In that case, “financial worries will no doubt magnify, and the result could be the shock we’ve been looking for that would end the long bull market in stocks that started in March 2009 and precipitate a recession,” writes Shilling in his latest monthly economic research and strategy report.
Shilling expects oil prices will eventually fall to $10 to $20 a barrel, which “would be a financial shock reminiscent of the dot-com collapse in the late 1990s that precipitated the 2001 recession. It would also resemble the subprime mortgage debacle in the mid-2000s that touched off the 2007-2009 Great Recession, the deepest since the 1930s.”
But why are lower oil prices bad for stocks? The conventional wisdom has been just the opposite, that lower oil prices support stocks because they put more money into consumers’ pockets to spend on goods and services, which would boost corporate revenues and earnings.

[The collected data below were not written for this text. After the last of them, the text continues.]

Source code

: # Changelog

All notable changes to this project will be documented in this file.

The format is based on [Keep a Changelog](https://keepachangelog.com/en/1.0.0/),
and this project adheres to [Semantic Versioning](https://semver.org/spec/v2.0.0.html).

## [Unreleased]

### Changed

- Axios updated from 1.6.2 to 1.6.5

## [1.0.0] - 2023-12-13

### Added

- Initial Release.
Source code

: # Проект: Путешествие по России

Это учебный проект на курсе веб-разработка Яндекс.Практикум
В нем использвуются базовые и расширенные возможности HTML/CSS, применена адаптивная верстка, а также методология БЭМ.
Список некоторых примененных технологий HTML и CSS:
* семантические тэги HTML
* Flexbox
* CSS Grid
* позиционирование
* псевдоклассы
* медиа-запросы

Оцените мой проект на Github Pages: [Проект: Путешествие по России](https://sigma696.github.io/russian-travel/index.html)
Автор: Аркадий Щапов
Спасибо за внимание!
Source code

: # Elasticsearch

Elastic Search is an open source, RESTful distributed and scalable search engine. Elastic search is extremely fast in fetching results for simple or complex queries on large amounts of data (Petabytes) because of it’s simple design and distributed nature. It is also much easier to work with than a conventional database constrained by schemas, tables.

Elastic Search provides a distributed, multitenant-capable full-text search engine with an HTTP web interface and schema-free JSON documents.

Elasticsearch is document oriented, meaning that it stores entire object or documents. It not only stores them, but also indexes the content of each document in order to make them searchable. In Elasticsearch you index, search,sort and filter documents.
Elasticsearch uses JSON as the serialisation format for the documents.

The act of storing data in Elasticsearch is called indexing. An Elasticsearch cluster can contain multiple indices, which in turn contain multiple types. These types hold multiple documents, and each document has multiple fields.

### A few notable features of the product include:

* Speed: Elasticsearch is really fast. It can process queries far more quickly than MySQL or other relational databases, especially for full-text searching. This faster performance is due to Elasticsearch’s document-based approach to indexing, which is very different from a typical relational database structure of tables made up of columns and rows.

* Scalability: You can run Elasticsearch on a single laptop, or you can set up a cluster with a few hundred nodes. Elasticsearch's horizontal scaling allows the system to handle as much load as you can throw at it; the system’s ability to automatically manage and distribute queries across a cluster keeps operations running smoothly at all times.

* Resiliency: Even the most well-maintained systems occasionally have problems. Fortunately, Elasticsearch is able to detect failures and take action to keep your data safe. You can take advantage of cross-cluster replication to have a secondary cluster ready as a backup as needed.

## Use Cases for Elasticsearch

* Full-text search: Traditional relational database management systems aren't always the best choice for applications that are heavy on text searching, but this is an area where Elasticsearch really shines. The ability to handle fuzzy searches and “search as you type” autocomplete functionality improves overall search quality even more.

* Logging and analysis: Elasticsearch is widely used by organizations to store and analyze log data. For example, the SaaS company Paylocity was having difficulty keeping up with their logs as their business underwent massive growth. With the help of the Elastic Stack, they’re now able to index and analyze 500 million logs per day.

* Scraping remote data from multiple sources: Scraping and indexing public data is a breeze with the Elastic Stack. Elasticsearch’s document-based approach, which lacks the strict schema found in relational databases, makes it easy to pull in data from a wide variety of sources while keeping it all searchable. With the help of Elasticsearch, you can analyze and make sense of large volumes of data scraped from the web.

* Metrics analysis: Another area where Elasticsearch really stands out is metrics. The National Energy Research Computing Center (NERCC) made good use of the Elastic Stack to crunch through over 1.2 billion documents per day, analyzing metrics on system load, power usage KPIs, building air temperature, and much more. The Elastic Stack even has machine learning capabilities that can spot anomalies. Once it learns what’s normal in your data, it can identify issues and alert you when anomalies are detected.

“The relationship between oil and stocks has changed,” Shilling tells ThinkAdvisor. Since 2014, when OPEC declined to cut production, the S&P 500 has tended to rise as oil prices climb and fall when oil prices decline, according to Shilling.
That’s due in part to the declining share of oil stocks in the Standard & Poor’s 500 index, down to 6% from 16% in 2008, says Shilling. “Seven of the 10 worst-performing stocks in the S&P 500 index this year are in the energy sector.”
In addition, investors may be more focused on the negative effects of lower oil prices, namely that the financial problems of highly leveraged energy companies due to lower oil prices could spread beyond that sector, writes Shilling.